BLT ini diberikan untuk keluarga yang tidak mempunyai penghasilan di tengah pandemi. Dan yang masuk pendataan RT/RW di desa. Syarat lain, calon penerima tidak terdaftar sebagai penerima bantuan sosial (bansos) lain dari pemerintah pusat. Artinya, calon penerima BLT dari Dana Desa merupakan mereka yang tidak menerima Program Keluarga Harapan (PKH), Kartu Sembako, Paket Sembako, Bantuan Pangan Non Tunai (BPNT) lain, hingga Kartu Prakerja.
Tapi kenyataan yang terjadi, BLT ini kurang tepat sasaran. Adanya anggota DPRD DKI yang menjadi daftar penerimaan bansos adalah salah satu bukti nyata, warga yang keluyuran di tengah pandemi mendapat bantuan ganda dan fenomena warga yang kelaparan di tengah pandemi menjadi bukti kurang tepatnya sasaran kebijakan ini.
Hal ini berbanding terbalik dengan kebijakan yang pernah diterapkan sistem Islam. Hak setiap rakyat menjadi kewajiban negara untuk memenuhinya. Pemenuhan dan kesejahteraan menjadi hal yang utama untuk dilaksanakan penguasa.
Sebagaimana sabda Rasulullah SAW “Imam (Khalifah) raa’in (pengurus hajat hidup rakyat) dan dia bertanggung jawab terhadap rakyatnya” (HR Muslim dan Ahmad).

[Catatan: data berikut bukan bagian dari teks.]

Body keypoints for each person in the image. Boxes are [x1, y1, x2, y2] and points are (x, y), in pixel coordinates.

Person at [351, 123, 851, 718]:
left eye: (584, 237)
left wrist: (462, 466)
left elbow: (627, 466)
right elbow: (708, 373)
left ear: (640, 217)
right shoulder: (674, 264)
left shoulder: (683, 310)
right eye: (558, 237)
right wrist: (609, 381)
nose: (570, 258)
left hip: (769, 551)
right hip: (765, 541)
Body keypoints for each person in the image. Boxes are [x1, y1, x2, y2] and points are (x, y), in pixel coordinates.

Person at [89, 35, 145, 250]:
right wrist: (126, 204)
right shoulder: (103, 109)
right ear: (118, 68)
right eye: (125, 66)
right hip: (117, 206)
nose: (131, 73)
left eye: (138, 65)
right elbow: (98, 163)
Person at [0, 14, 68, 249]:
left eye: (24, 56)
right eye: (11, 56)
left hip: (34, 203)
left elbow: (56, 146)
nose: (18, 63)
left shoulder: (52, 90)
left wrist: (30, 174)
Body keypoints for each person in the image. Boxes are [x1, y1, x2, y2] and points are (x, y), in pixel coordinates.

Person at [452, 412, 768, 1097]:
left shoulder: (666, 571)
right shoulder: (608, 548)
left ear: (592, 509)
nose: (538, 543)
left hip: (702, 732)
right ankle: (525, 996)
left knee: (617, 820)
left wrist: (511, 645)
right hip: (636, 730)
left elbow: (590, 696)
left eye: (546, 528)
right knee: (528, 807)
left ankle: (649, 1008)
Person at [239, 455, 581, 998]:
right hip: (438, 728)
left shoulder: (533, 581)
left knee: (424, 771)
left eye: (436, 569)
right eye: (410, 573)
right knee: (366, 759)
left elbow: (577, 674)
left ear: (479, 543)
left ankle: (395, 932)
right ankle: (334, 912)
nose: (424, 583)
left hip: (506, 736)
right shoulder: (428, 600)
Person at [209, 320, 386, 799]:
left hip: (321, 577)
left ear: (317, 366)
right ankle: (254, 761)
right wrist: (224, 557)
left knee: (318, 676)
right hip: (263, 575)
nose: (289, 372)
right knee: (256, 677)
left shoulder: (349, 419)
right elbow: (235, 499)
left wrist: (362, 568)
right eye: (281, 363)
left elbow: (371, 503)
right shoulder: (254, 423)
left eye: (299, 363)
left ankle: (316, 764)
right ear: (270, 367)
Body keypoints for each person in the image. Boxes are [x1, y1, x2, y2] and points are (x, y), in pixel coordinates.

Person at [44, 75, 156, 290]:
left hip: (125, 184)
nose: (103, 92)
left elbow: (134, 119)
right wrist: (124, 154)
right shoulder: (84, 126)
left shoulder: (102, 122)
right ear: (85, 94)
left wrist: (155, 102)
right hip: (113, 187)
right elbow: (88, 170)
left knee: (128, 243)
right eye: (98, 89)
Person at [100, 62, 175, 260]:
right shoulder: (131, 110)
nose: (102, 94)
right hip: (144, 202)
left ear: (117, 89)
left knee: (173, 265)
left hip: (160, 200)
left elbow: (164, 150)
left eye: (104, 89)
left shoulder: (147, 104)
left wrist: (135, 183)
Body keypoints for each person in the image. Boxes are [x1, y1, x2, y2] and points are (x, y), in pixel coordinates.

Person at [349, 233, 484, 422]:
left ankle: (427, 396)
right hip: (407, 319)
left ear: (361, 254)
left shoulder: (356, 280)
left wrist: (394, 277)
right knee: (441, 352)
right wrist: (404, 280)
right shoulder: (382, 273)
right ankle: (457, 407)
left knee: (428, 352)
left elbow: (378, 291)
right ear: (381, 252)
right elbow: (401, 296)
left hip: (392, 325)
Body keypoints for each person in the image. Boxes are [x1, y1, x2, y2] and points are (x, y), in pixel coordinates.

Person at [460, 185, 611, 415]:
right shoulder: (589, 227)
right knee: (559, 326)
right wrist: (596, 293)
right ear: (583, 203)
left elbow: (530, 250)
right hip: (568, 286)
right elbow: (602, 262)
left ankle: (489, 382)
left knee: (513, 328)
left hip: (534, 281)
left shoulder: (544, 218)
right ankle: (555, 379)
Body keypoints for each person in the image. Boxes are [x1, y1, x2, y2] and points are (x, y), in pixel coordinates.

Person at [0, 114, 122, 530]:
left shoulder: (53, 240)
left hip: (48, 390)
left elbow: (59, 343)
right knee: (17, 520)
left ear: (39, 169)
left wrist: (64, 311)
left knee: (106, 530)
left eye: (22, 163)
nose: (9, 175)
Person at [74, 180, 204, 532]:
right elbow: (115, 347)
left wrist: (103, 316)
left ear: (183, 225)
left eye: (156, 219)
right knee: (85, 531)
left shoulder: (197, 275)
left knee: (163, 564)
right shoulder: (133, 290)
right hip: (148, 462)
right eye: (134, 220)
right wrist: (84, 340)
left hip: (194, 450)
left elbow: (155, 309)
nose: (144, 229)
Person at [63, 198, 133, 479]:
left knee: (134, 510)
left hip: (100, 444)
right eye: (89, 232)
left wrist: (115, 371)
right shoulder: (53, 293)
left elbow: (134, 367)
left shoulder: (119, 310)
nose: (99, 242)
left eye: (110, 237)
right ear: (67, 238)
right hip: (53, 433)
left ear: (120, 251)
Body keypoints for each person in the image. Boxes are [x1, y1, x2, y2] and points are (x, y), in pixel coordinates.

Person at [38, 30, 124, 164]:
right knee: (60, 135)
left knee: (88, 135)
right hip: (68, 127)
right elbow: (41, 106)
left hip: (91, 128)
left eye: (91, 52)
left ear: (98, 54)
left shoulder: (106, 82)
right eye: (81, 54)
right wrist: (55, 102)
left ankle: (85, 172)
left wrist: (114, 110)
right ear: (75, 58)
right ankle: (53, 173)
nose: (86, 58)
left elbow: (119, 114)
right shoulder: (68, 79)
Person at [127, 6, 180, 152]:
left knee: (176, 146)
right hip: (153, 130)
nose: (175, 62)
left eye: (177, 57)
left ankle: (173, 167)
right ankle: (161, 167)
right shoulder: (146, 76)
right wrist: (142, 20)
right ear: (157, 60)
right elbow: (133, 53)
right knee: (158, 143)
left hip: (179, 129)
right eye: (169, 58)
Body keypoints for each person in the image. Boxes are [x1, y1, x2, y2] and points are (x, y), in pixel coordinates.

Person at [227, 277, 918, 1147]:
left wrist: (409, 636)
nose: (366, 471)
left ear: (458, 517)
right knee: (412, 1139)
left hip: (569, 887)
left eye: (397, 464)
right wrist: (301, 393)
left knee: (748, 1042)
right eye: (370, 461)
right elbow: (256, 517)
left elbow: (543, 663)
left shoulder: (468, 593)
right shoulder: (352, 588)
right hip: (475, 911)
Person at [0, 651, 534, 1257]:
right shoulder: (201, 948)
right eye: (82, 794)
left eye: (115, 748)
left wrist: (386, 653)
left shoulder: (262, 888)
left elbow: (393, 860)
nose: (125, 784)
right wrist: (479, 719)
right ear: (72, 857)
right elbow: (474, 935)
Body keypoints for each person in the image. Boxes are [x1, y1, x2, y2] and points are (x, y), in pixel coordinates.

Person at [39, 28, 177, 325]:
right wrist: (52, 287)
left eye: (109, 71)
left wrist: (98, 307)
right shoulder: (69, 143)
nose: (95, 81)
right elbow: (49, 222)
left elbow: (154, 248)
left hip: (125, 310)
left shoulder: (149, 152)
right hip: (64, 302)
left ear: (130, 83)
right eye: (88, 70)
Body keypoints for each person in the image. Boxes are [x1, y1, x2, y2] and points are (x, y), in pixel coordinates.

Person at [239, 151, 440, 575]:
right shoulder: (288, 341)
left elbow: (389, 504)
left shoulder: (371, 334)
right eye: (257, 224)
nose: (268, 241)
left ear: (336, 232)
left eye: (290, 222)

Memaksimalkan perekonomian Islam menjadi hal yang harus dilakukan. Sumber pendapatan dan pendistribusian untuk kesejahteraan rakyat harus tepat sasaran. Diantaranya, kepemilikan dalam Islam diatur dengan rinci. Kepemilikan individu yang menjadi hak individu dan tidak boleh negara mengusiknya, kepemilikan negara menjadi hak negara untuk memanfaatkannya dan kewajiban untuk dimanfaatkan mensejahterakan rakyat, serta kepemilikan umum yang menjadi hak rakyat secara umum dan haram untuk diswastanisasi.
Dengan gambaran sistem Islam ini, menjadikan apa yang menjadi hak ranyat bisa terpenuhi bahkan di tengah pandemi seperti sekarang ini. Negara menjadi pionir untuk kesejahteraan rakyat secara sempurna dan terdepan, karena hal itu sudah menjadi kewajiban yang hakiki bagi negara.